Gormley was invited to install STAND as temporary work. It will be on display for six months, until June 16. As one of the most celebrated artists in England – he has been knighted by  Queen Elizabeth – Gormley is interested in sculpture as civic engagement.

During a torrential rainstorm, he visited Philadelphia to introduce his work. He said he was attracted to the pop culture resonance of the Rocky steps with the artistic resonance of the museum. His sculptures occupy the physical space between the two.

Ten "Blockworks" sculptures by British artist Anthony Gormley are installed on the upper terrace at the Philadelphia Museum of Art.
Ten Blockworks sculptures by British artist Anthony Gormley are installed on the upper terrace at the Philadelphia Museum of Art. (Emma Lee/WHYY)

“This faces the street,” Gormley said. “It belongs to the street. But at the same time, it is a zone of engendering sensibility. This is a good test site for that.”

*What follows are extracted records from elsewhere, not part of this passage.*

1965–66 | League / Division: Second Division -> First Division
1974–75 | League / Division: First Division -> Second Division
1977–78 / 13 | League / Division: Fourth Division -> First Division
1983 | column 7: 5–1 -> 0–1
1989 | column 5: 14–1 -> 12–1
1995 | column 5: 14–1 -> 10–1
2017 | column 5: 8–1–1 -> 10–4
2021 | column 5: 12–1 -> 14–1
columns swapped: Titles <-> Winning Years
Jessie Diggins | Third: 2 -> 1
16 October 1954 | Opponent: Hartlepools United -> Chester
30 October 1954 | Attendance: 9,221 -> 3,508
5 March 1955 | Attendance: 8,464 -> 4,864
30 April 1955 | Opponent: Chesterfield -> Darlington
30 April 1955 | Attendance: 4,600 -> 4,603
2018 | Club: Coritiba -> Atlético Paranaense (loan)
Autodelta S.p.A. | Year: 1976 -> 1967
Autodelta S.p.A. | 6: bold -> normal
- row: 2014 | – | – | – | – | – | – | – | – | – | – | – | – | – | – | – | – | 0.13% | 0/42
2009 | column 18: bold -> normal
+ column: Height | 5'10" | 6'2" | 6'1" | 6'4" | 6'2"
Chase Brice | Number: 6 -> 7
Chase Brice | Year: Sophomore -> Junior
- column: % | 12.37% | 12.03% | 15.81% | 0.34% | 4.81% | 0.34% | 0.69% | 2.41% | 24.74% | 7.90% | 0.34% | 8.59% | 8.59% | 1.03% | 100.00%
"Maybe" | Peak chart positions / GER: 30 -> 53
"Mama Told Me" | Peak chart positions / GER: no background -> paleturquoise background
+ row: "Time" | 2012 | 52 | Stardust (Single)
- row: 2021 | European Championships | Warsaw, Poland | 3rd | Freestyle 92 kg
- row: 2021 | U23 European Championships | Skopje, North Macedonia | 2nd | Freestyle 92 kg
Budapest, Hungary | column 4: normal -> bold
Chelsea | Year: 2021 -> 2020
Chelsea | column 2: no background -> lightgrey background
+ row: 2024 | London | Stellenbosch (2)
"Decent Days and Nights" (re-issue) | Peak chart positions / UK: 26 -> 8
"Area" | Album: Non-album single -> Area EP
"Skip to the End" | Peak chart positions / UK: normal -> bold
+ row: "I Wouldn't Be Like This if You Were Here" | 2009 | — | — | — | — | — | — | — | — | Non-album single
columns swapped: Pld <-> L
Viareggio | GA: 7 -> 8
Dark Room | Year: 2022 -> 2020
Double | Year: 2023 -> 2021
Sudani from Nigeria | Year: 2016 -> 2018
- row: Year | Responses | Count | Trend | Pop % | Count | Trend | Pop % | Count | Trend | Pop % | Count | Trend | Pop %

Intentionally or not, Gormley has come across the Atlantic to install a work that adds to the local conversation now swirling around the Benjamin Franklin Parkway. The historic thoroughfare is often choked with 10 lanes of traffic, decorated with sculptures of aggrandized historic figures (George Washington ringed by wild animals, Joan of Arc on an 8-foot pedestal), and often used for mass demonstrations or celebrations.

Just as the city is considering ways to make the Parkway more pedestrian-friendly, Gormley has brought a note of cast-iron intimacy. His Blockworks are seamlessly installed into the flagstones – there is no dais, pedestal, or base of any kind to impede approach. The shapes vaguely resemble bodies, but without the weight of history.

“Without the presence of living, moving bodies at human scale, it wouldn’t work,” Gormley said. “It needs the time and attention and emotional engagement.”

The model for the 10 pieces is Gormley’s own lanky frame. He had his studio team digitally scan his body in various poses, and then he restructured the figure as stacked blocks.

He is wary of the suggestion that he, himself, is the subject of his own work. But, in order to make sculpture that invites people to subjectively connect with the work, Gormley’s artistic process needs to start with something equally intimate: the body itself.